With that as a backdrop, when we find ourselves in positions to influence others (sales, management, parenting, etc.), it is important to consider the path we choose to follow prior to engaging. Will the influence opportunity be a transactional imperative where we are obligated to communicate a message and “close a deal,” so we do? Or will we approach it, regardless of the competing responses that hover for our attention, as a data point in a chain of evidence that will eventually define our leadership legacy?

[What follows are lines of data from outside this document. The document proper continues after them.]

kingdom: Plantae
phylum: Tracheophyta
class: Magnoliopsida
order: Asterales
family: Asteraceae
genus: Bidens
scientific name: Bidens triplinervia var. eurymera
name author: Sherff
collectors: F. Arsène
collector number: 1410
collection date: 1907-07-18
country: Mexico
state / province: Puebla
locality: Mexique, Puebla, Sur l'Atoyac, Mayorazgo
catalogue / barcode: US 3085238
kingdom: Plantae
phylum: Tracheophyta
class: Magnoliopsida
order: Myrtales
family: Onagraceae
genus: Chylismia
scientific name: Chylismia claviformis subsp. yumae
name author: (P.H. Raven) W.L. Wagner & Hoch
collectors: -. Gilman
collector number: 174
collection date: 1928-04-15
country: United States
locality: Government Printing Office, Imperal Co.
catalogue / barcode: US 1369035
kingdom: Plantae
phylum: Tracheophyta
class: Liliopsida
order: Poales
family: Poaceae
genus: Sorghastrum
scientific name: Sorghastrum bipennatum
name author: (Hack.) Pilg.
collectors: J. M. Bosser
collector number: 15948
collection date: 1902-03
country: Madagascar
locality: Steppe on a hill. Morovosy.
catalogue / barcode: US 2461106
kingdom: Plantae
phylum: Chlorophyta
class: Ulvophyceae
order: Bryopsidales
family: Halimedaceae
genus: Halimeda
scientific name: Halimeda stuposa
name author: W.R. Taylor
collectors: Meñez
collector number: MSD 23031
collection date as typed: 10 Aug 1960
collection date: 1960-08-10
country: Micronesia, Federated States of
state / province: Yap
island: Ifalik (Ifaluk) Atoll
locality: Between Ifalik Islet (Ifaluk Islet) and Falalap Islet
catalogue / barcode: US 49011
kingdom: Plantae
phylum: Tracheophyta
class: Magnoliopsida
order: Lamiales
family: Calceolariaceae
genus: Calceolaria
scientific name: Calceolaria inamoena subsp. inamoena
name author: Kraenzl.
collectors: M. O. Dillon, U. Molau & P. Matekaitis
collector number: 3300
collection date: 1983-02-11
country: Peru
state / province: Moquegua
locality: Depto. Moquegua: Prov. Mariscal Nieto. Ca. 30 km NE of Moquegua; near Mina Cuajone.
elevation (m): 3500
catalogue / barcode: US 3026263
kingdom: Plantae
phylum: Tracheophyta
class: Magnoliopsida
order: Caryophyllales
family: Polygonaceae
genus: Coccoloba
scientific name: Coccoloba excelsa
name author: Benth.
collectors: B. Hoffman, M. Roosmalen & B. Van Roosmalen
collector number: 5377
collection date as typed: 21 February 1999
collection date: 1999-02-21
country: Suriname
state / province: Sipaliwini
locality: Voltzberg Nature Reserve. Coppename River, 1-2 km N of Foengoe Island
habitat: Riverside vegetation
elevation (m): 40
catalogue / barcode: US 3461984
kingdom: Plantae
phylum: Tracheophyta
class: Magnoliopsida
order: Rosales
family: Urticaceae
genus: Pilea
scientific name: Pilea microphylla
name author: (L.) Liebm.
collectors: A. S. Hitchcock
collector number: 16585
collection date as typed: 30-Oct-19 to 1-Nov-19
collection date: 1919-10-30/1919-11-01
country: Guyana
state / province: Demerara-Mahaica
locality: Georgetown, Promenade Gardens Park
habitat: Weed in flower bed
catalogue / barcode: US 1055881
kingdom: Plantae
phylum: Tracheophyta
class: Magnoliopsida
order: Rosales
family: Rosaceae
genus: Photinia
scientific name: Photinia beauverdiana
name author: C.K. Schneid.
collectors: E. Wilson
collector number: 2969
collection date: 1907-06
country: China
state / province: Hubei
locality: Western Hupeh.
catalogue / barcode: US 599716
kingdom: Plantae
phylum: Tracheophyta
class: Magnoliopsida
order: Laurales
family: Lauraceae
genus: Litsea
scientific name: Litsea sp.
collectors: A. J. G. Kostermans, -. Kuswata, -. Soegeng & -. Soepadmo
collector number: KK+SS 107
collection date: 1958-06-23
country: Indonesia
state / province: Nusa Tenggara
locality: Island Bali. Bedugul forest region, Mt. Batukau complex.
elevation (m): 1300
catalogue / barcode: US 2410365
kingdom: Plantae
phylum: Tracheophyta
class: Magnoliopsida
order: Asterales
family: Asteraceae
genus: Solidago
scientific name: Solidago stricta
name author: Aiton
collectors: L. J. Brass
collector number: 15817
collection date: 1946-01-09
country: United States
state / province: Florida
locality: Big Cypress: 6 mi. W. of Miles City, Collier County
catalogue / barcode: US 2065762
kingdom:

Consider a challenging hypothetical as a test case. A scenario most in people management would just as soon avoid (if only they could): terminating someone’s employment. Admittedly, the circumstances surrounding this task can contribute greatly to the specific tactics employed, but details aside, I would suggest there are paths to pursuing this exchange that bear a striking resemblance to a transactional sales type—or an alternative (much higher degree of difficulty) route that will be a clear indicator when all is said and done—of your leadership legacy.

Transactional

  • Disengage: Emotionally extricate yourself from the conversation you are about to have
  • Rip the band-aid off: Say what needs to be said in as little time as possible
  • Move on: Refocus your energy and attention immediately

Reputation Building

  • Prepare: As “difficult conversations” go, few are more challenging than placing a detour in the career path of an associate (especially if the associate in question has met or exceeded performance expectations and is being “let go” for reasons far beyond their control). Give the individual the respect they have earned by being as prepared as you can possibly be
  • Open with empathy: The eventual road to rejuvenated energy initiates with empathy (whether that gesture is appreciated in the moment or not). Think Brené Brown here (“getting through eight seconds of discomfort”). Plan and practice an opening that positions what needs to be done without passing judgment or impugning personal dignity. Make no mistake about it—this is extremely difficult. The trap many fall into is to “overdo the empathy” which makes delivery of the message that much more difficult. One sentence—perhaps two—delivered transparently and from the heart to set an appropriate tone for transition
  • Have a list: Atul Gawande wrote a best-selling book entitled “The Checklist Manifesto.” In it, he provides reason after reason why it makes sense to “make a list” when you are doing things of import. In that regard, when you are tasked with the responsibility of ending a colleague’s employment, do two things:
    • Make a list
    • Openly refer to it during the discussion
    • If nothing else, taking the time to thoughtfully prepare and sequence a list of items that need to be communicated will demonstrate you have taken this responsibility seriously while also providing you with the structure necessary to effectively navigate the discussion

Good sales people consistently have the best interests of their customers in mind. It’s what distinguishes them (by reputation) from their competitors. Along similar lines, good managers are distinguished by their comparative leadership legacies, and those legacies (in large part) are a function of how they deliver unwelcome news.